• YOUR TASK: In the data below, the answer is the run of lines from the line containing "men and women." through the line containing "Hypothesis 1. Men", both included; print it exactly and nothing else.

________________

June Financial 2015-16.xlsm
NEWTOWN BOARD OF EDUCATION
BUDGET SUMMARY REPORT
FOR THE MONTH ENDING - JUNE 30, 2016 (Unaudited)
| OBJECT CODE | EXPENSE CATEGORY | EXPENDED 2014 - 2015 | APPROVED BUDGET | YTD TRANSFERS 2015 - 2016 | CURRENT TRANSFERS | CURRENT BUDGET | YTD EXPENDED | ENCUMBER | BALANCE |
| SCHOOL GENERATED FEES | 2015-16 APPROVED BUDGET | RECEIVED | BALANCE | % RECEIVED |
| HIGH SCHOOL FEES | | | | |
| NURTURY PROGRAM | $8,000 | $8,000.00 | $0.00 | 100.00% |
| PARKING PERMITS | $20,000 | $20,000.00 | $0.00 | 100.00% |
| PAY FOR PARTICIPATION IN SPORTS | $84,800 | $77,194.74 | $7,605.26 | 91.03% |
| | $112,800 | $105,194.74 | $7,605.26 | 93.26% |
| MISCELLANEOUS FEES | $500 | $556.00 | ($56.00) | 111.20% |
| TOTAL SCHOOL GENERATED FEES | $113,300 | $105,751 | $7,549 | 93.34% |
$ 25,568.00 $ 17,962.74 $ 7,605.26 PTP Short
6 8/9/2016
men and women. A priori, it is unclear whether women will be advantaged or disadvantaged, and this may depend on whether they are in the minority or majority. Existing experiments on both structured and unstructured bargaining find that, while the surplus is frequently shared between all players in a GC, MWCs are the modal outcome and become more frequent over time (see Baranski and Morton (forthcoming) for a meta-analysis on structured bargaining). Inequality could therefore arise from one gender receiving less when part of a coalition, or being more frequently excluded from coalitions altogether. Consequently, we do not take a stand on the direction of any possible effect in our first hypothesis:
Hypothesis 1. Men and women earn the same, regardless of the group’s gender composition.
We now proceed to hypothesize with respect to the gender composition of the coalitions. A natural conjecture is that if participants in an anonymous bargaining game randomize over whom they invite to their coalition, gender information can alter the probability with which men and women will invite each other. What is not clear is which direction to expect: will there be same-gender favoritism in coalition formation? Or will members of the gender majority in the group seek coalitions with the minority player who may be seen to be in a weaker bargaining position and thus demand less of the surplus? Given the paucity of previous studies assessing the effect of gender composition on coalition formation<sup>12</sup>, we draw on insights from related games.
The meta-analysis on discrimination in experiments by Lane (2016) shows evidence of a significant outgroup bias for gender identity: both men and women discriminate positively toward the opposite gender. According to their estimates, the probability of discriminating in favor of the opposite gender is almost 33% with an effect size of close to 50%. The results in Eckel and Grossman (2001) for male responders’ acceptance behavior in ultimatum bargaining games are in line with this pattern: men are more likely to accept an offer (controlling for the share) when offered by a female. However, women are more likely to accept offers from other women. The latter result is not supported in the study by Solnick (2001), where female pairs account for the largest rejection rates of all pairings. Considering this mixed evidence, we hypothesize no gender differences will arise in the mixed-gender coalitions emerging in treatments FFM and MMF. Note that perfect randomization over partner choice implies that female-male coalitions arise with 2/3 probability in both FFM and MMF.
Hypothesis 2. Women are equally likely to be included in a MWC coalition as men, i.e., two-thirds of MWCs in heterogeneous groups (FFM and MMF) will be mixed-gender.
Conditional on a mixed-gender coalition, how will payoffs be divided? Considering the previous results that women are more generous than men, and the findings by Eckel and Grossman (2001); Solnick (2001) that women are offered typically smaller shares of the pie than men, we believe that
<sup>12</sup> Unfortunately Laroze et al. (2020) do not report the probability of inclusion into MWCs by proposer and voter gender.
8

________________

• OUTPUT OF THE EXERCISE:
men and women. A priori, it is unclear whether women will be advantaged or disadvantaged, and this may depend on whether they are in the minority or majority. Existing experiments on both structured and unstructured bargaining find that, while the surplus is frequently shared between all players in a GC, MWCs are the modal outcome and become more frequent over time (see Baranski and Morton (forthcoming) for a meta-analysis on structured bargaining). Inequality could therefore arise from one gender receiving less when part of a coalition, or being more frequently excluded from coalitions altogether. Consequently, we do not take a stand on the direction of any possible effect in our first hypothesis:
Hypothesis 1. Men and women earn the same, regardless of the group’s gender composition.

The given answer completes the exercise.